Like it says on the tin, certbot is working fine, but I'm trying to secure my API token for Cloudflare. I -thought- chmod 600 was what I wanted (working from memory for doing SMB credentials in fstab), but it threw this error, so clearly I modded the file wrong.

Please fill out the fields below so we can help you better. Note: you must provide your domain name to get help. Domain names for issued certificates are all made public in Certificate Transparency logs (e.g., so withholding your domain name here does not increase secrecy, but only makes it harder for us to provide help.

My domain is:

I ran this command:

sudo certbot certonly --dns-cloudflare --dns-cloudflare-credentials ~/.certbot.ini --dns-cloudflare-propagation-seconds 60 -d -d *

It produced this output (certificate generated just fine):

Renewing an existing certificate for and *
Unsafe permissions on credentials configuration file: /home/heatheriac/.certbot.ini

My web server is (include version): apache 2.4.46

The operating system my web server runs on is (include version): 5.4.0-150-generic #167-Ubuntu SMP Mon May 15 17:35:05 UTC 2023 x86_64 x86_64 x86_64 GNU/Linux

My hosting provider, if applicable, is: Self

I can login to a root shell on my machine (yes or no, or I don't know):Yes

I'm using a control panel to manage my site (no, or provide the name and version of the control panel): no

The version of my client is (e.g. output of certbot --version or certbot-auto --version if you're using Certbot): 2.6.0


Is there a specific question you'd like to address? Because the warning message is pretty clear it seems.
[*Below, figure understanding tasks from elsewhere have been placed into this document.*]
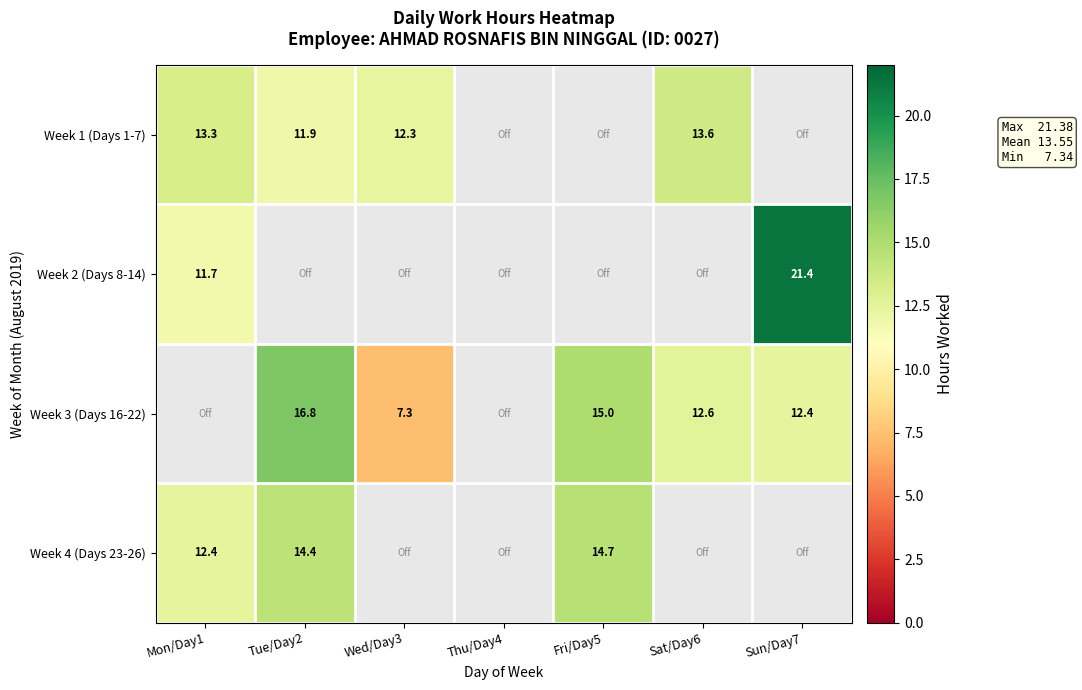

Is the value of Week 2 (Days 8-14) at Mon/Day1 greater than the value of Week 4 (Days 23-26) at Fri/Day5?

No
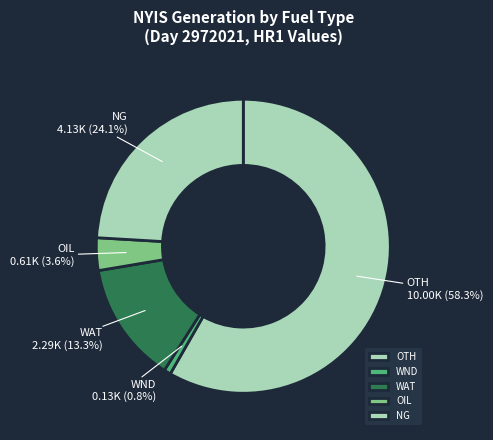

To the nearest percent, what is the average slice percentage?

20%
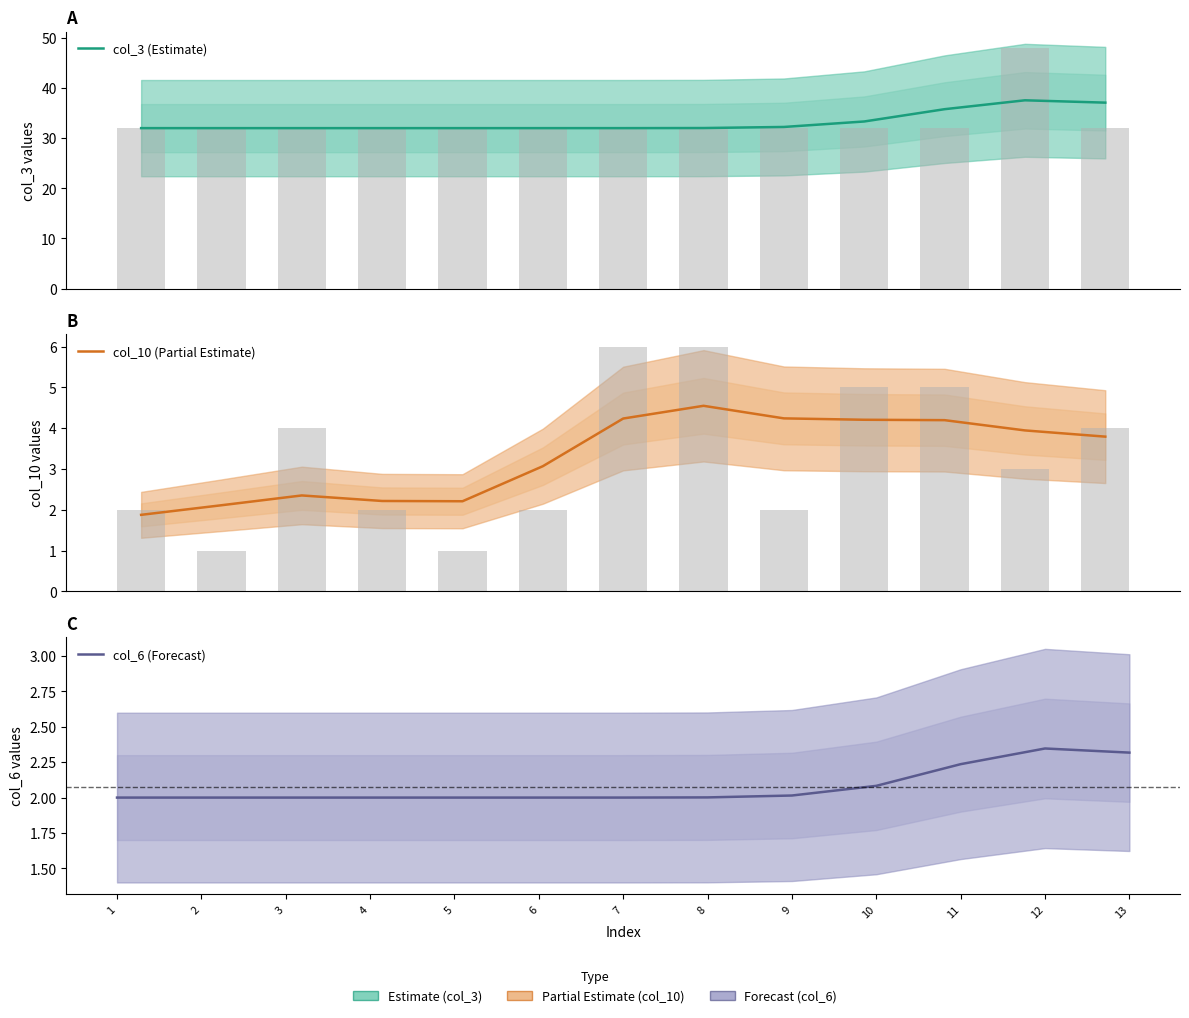

Count the number of categories in the chart.

13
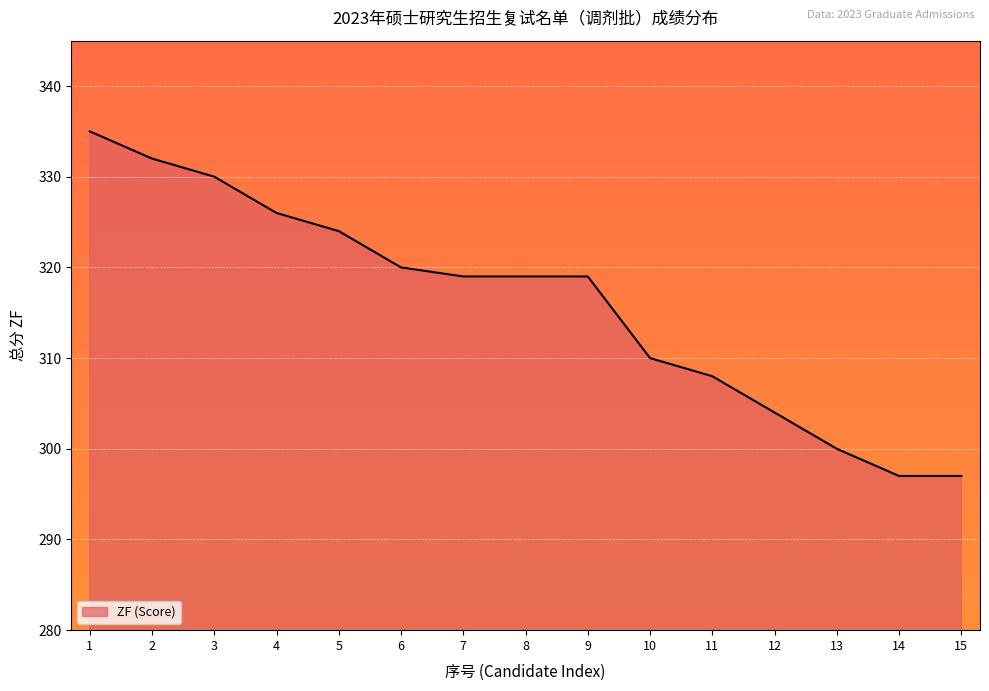

The value at 11 is 206. True or false?

False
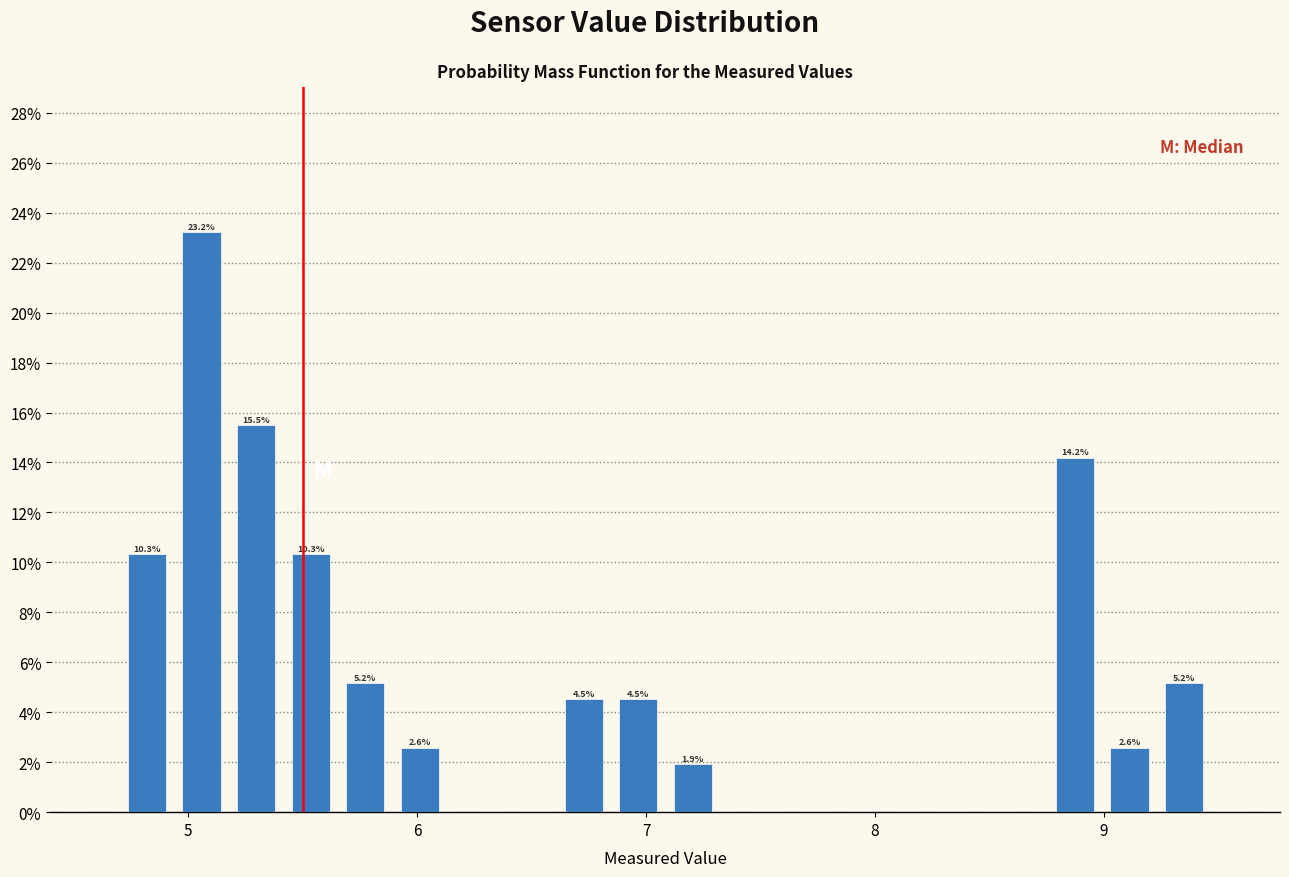

Read against the x-axis, roughly where is the centre of the tallest bar?

5.1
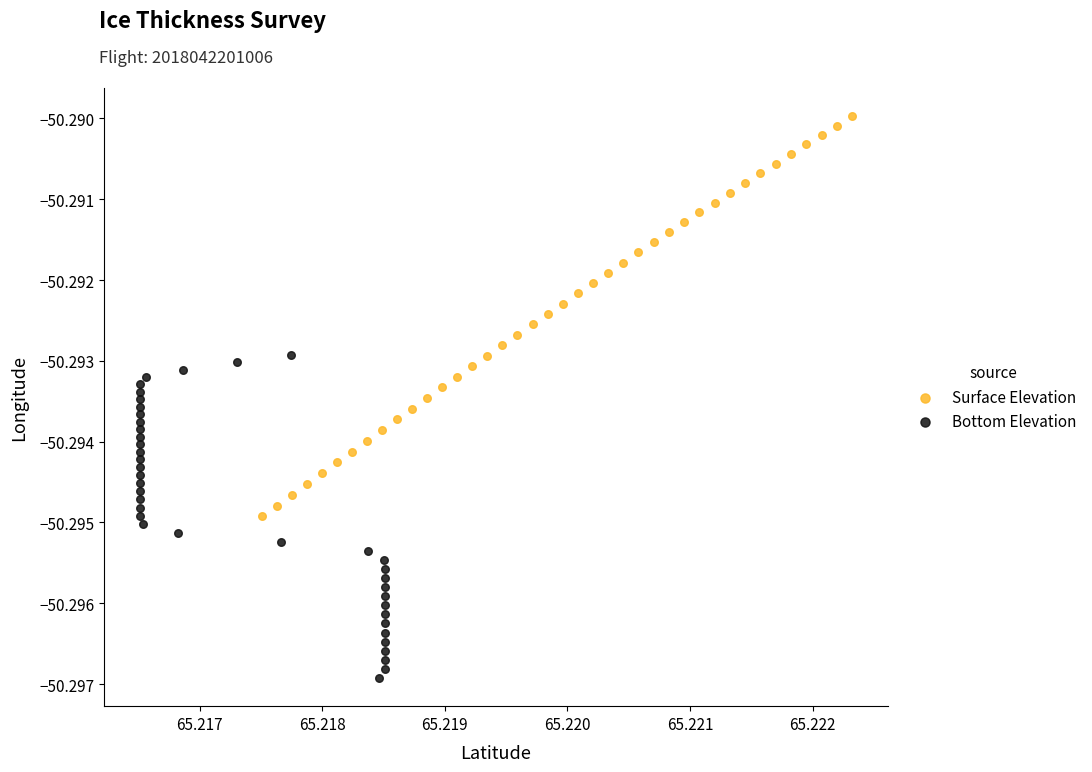

Which series contains the lowest Y value?

Bottom Elevation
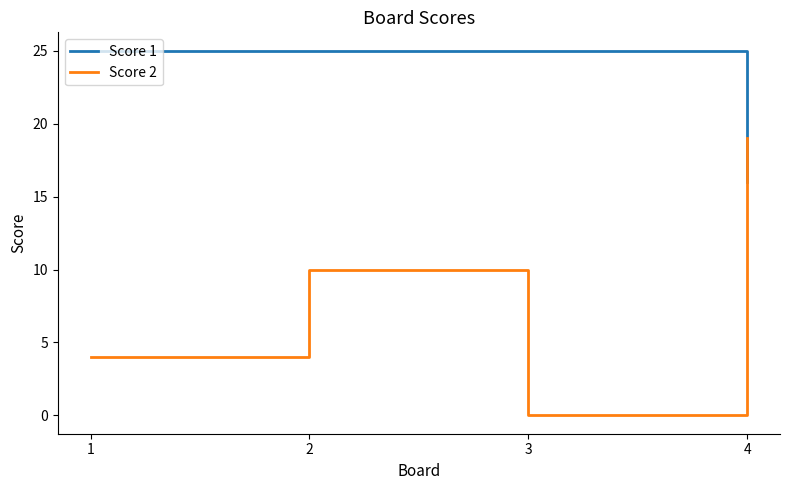

Is the value of Score 1 at 2 greater than the value of Score 2 at 4?

Yes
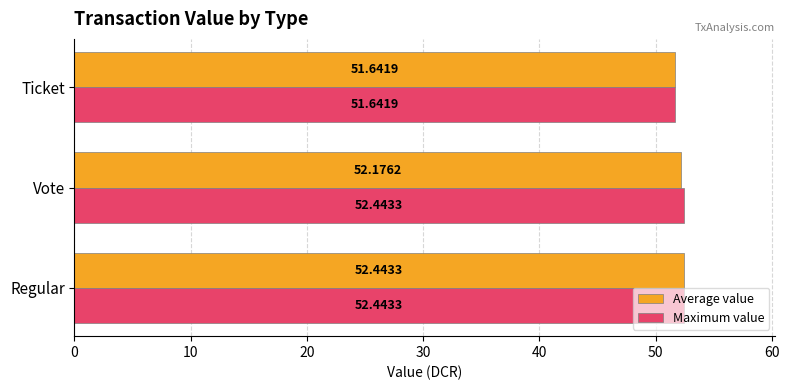

At which label does Maximum value reach its minimum?

Ticket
Please note that for renewals you should be able to simply run sudo certbot renew. If you only want to renew a single certificate among many, you could use the --cert-name option.


I'm trying to figure out what the proper permissions value is for the credentials file. I thought it was 600, but since it's giving that error, I clearly messed up somewhere

What's the owner of the file?


my user account: heatheriac/heatheriac

Oh ... wait. that's supposed to be root/root, isn't it.

1 Like

Yupz :slight_smile:

Certbot usually runs as root. Certbot will complain if the owner of the file isn't the user running the Certbot process.


Yeah .,.. things should be better now. Part of the problem I have is I run multiple domains (so have to repeat this process regularly) and the last time I renewed a cert I had to move from apt's version to snap and rebuild a lot of stuff from the ground up.

I'm hoping this domain set is done and dusted, and just have to do the other domains once each (since I can do full wildcards), so having the credential file is beneficial for me in the future anyway.

Thanks for the rubber duck programming!

1 Like

By the way, I searched the standard Certbot documentation and couldn't find anything about this warning, but it seems to be mentioned in the DNS plugin documentation: Welcome to certbot-dns-cloudflare’s documentation! — certbot-dns-cloudflare 0 documentation


Thanks, I remember looking around for this when it first happened (technically this issue was a few weeks old, just been busy) and couldn't find anything. But I also have a tendency to do niche things being self hosted and such

1 Like

This topic was automatically closed 30 days after the last reply. New replies are no longer allowed.